ST. AUGUSTINE, Fla. — Your home is your castle, according to English common law.
But when that castle is built on shifting sands, there’s no guarantee of a fairy tale ending.
After hurricanes Matthew and Irma tore through the area, coastal homeowners faced an impossible challenge – reasserting their claim on an ever-shrinking piece of sand, while fighting to hold back the sea.
The result: a ‘great wall’ – not along our Southern border, but our Eastern one. From Vilano to Ponte Vedra Beach, almost every home has, or is building, a seawall.
According to figures obtained by First Coast News, 569 seawall permits have been granted since Hurricane Matthew. Those permits reflect a physical reality -- miles of unbroken barricade -- and a reality of physics. Each property that’s armored demands that neighbors do the same, or suffer the consequences. Simply put, seawalls don’t stop erosion. They just drive it to adjacent beaches, where they often accelerate the rate of sand loss.
“We didn’t want one, but you just kind had to do it,” coastal homeowner Ervin Bullock noted. “Once you get this many sea walls, I don’t think you can survive if you don’t have one.”
As proof, she points to the house at 4010 Coastal Highway, which memorably fell into the sea following hurricane Irma. It had no wall but was located next to a home with a sturdy one.
Wall construction doesn’t come cheap. At a cost of $50,000 to $200,000 per, coastal homeowners are footing a bill that starts around $28 million.
And that doesn’t count home repairs. St. Johns County figures show:
- 13 homes that were more than 50 percent destroyed are being completely rebuilt
- 19 homes damaged beyond repair have been demolished
Hundreds if not thousands of additional permits have been issued for new roofs, replacement decks, and structural repairs.
Big repair costs have not slowed declining property values. Some homes in South Ponte Vedra and Vilano beaches have lost as much as 70 percent of their value since the back to back hurricanes. Many are being used not as primary residences, but as vacation rentals – often touting attributes like private beaches and ocean views.
But perhaps the most surprising number: 10 permits for brand-new homes.
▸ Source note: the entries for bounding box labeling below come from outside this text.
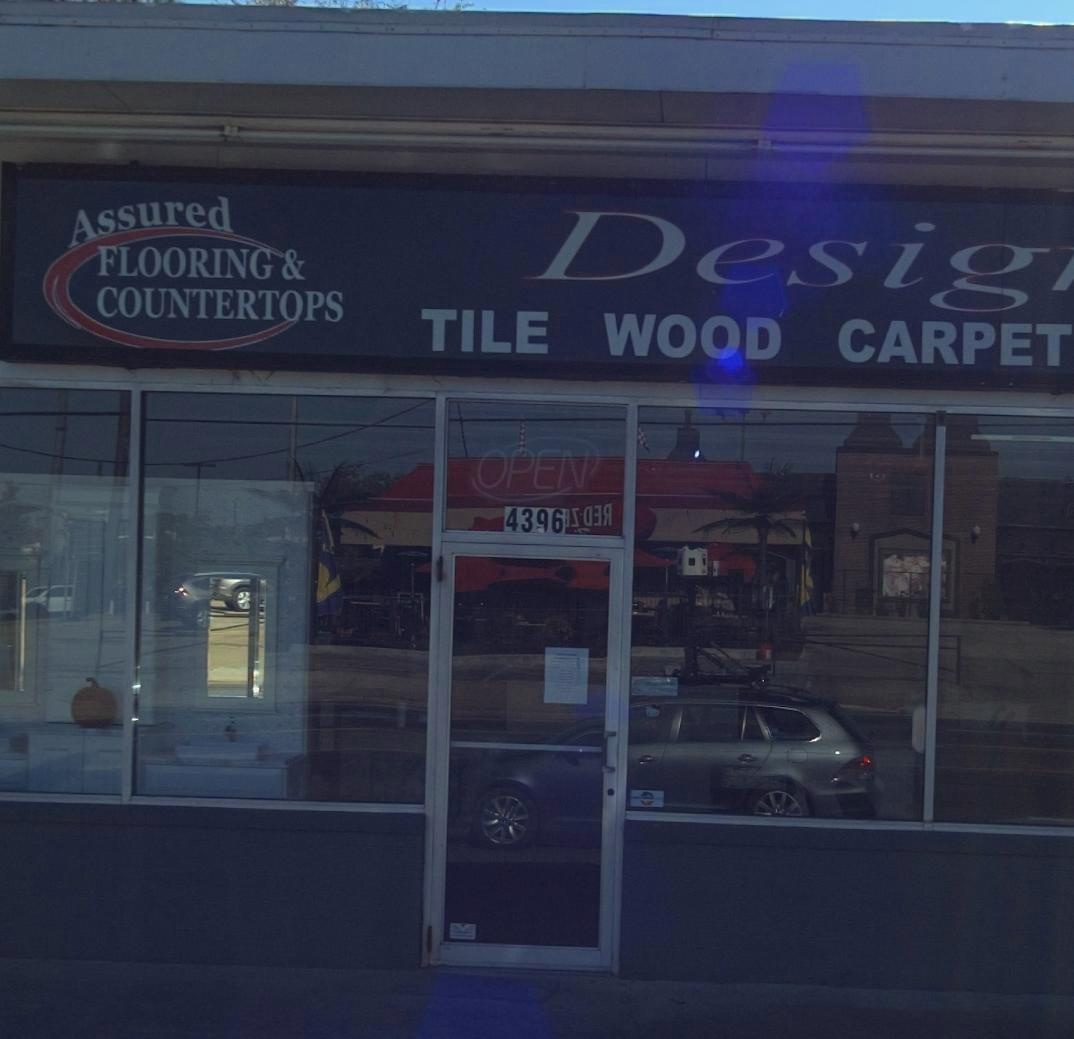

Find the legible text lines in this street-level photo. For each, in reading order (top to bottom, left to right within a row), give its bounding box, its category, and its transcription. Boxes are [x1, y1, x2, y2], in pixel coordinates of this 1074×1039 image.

[65, 191, 238, 252] None: Assured
[92, 242, 276, 284] None: FLOORING
[521, 208, 1055, 315] BusinessName: Desig
[93, 283, 348, 325] None: COUNTERTOPS
[417, 301, 1074, 371] None: TILE WOOD CARPET
[475, 446, 594, 494] None: OPEN
[503, 505, 565, 536] StreetNumber: 4396
[568, 501, 617, 531] None: *-***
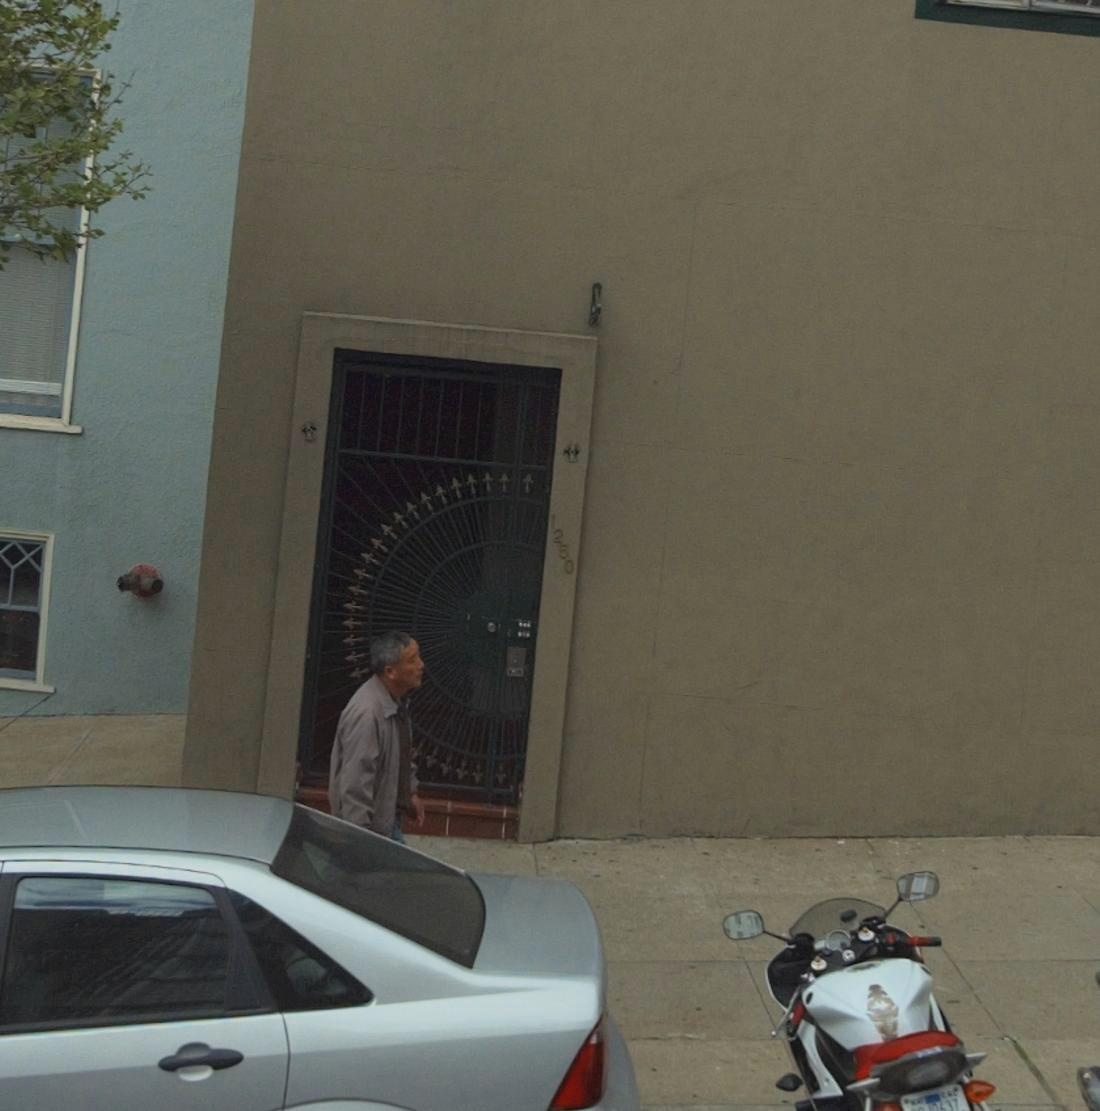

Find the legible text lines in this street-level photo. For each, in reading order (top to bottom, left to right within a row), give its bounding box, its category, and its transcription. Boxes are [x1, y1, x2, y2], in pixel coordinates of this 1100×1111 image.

[548, 511, 577, 576] StreetNumber: 1250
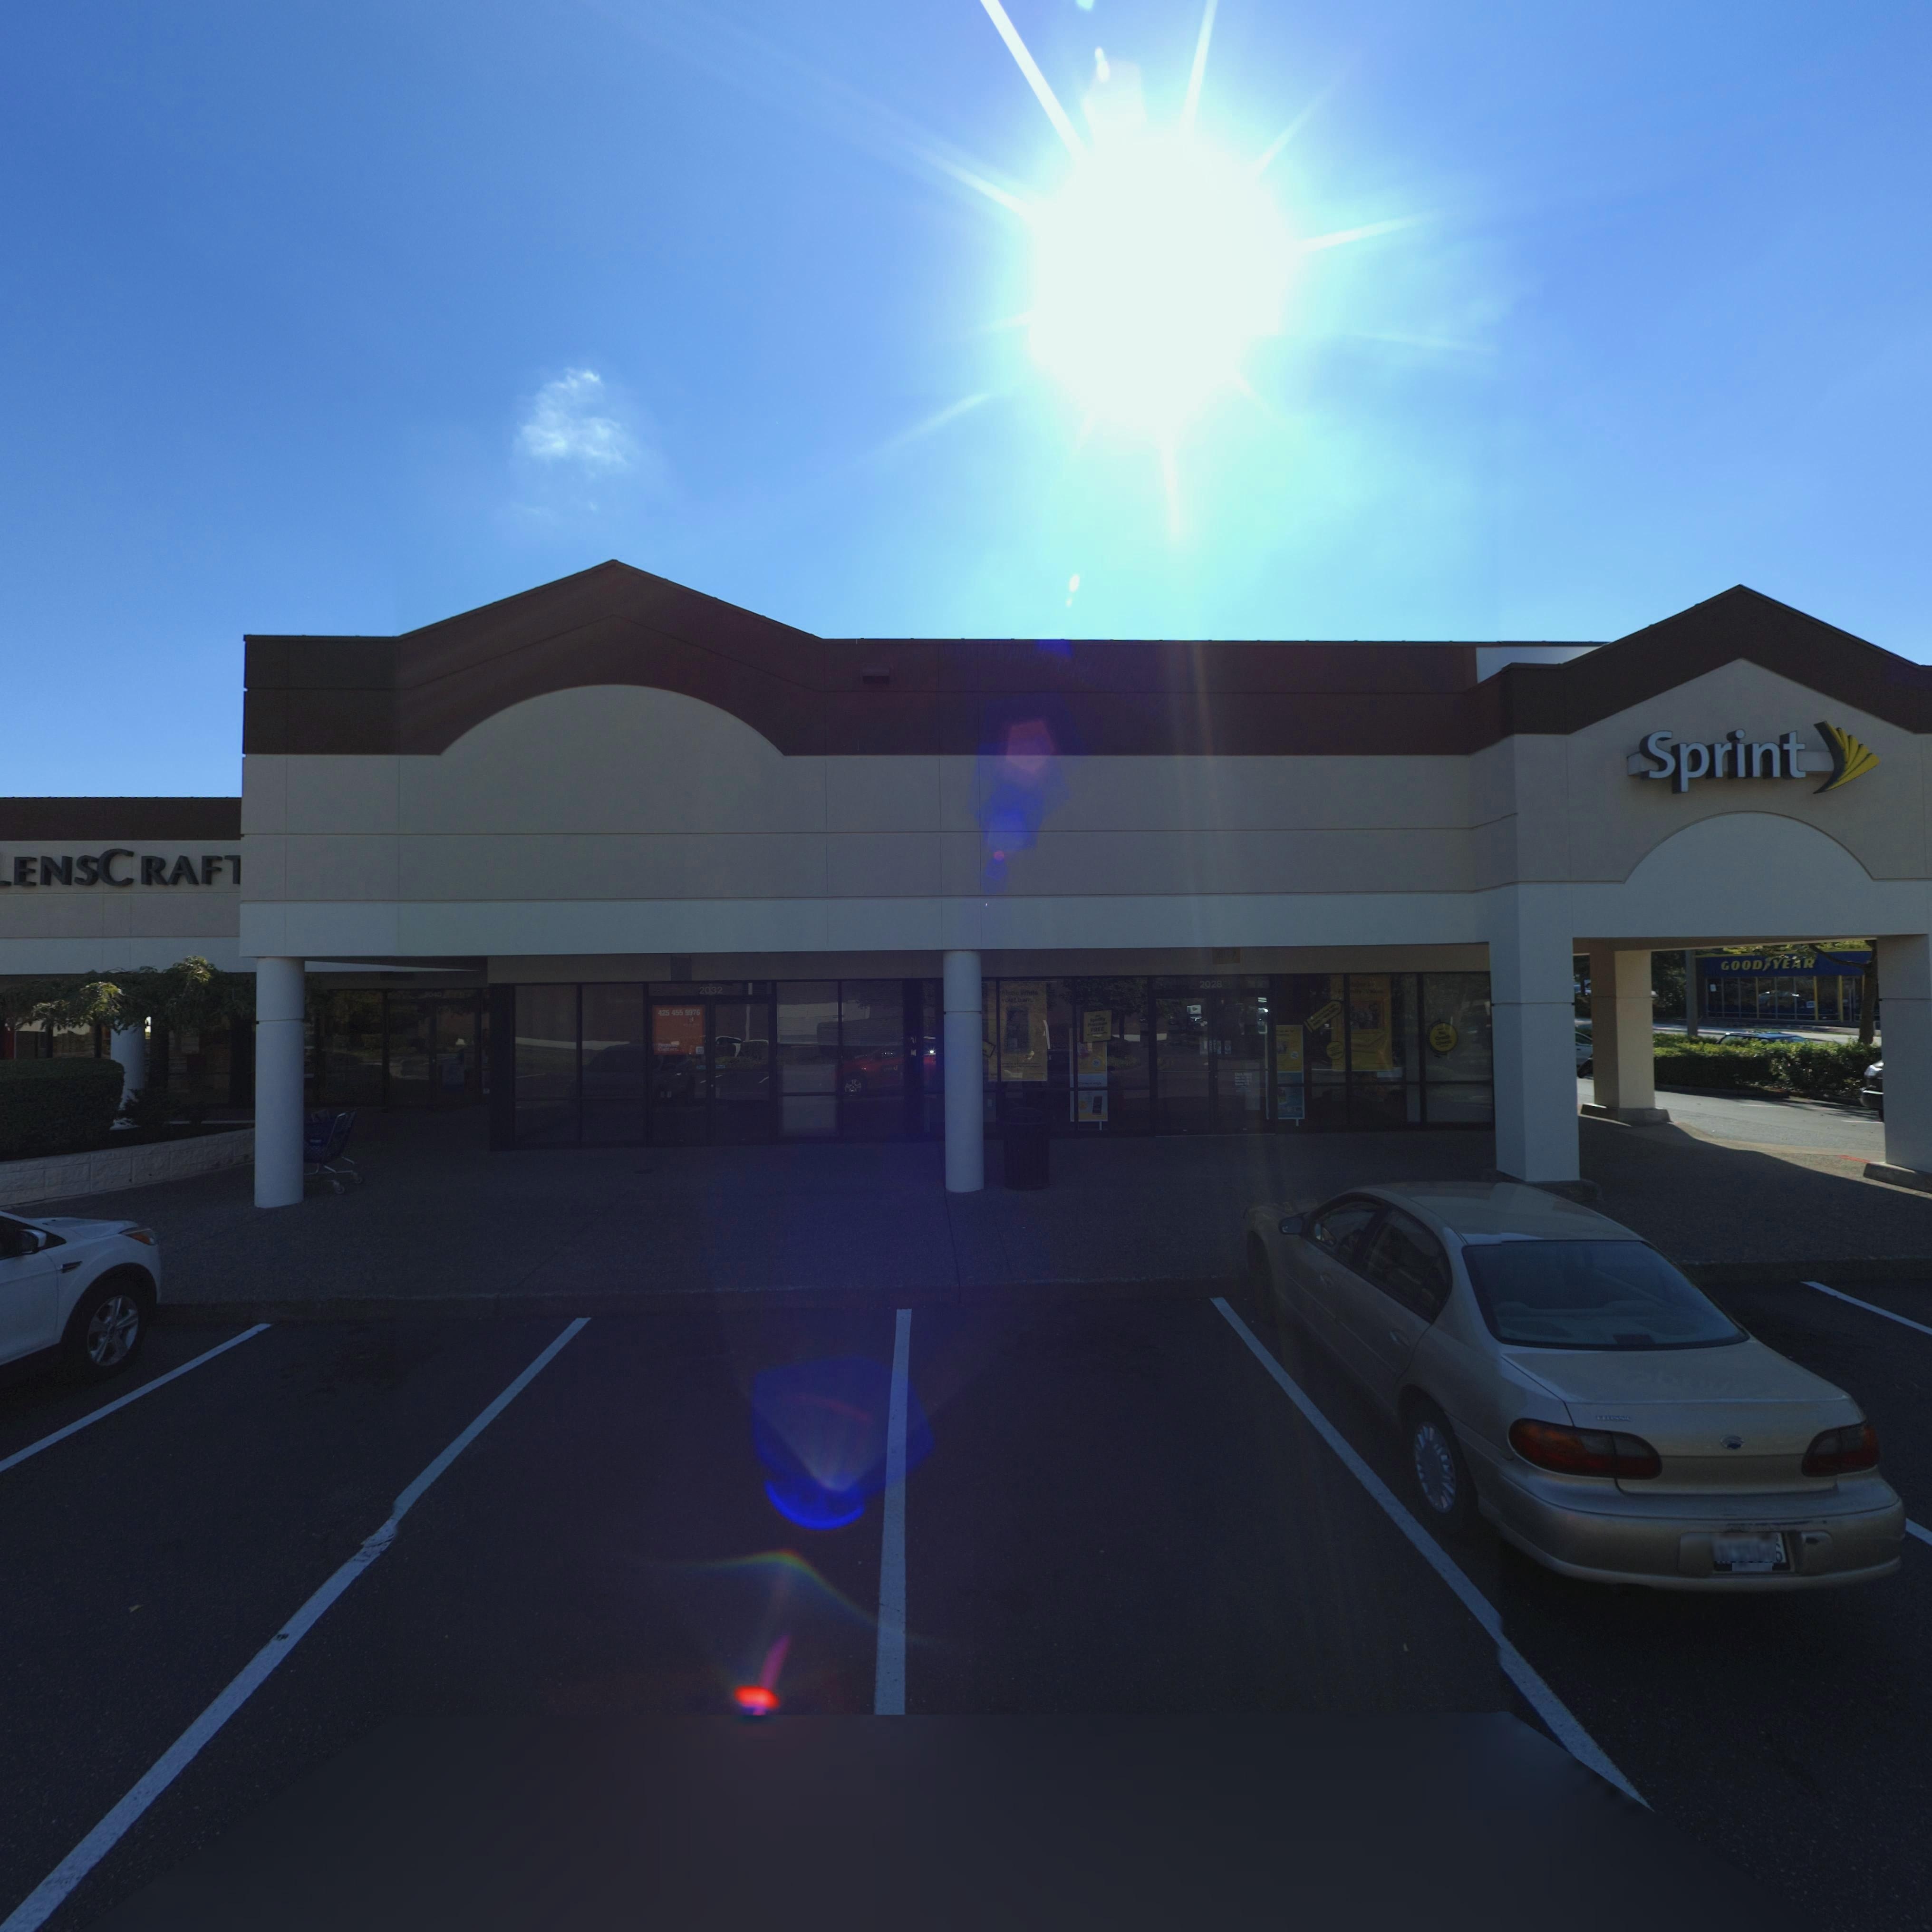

“That’s what should not be happening,” says Jane West, an attorney with expertise in coastal development. “This is a barrier island. It’s supposed to shift, that’s what barrier islands do, and this is not a smart place to be directing growth and issuing new building permits.”
St. Johns County has not attempted to redirect growth away from the coast. Aside from property rights that officials have no appetite to challenge, public works director Neal Shinkre sees a benefit in the rebuild.
“Highway A1A is in the path of erosion,” he observes. “Today it was the houses, tomorrow it’s the infrastructure.”
Shinkre says the rebuild effort is massive – and in some ways just beginning. Two projects are on the horizon – a $150 million, 50-year beach renourishment project, and another one-time sand placement costing $24 million.
“The only way to comprehensively solve the erosion problems Is beach renourishment,” he said. “Our communities are putting their money where their mouth is.”
A small portion of the projects’ costs are being paid by oceanfront homeowners, the rest by state, county and federal taxes.
Protecting the highway is one thing, but West believes allowing new homes on this a strip of sand is the definition of folly.
“I see those two hurricanes as a wake-up call from Mother Nature,” she said. “If people want to go ahead and build their homes right on the ocean, they can go ahead and do that it is their property right to do that. But they need to do so at their own risk and not on the backs of taxpayer dollars. … The county should make clear that financial risk is on them.”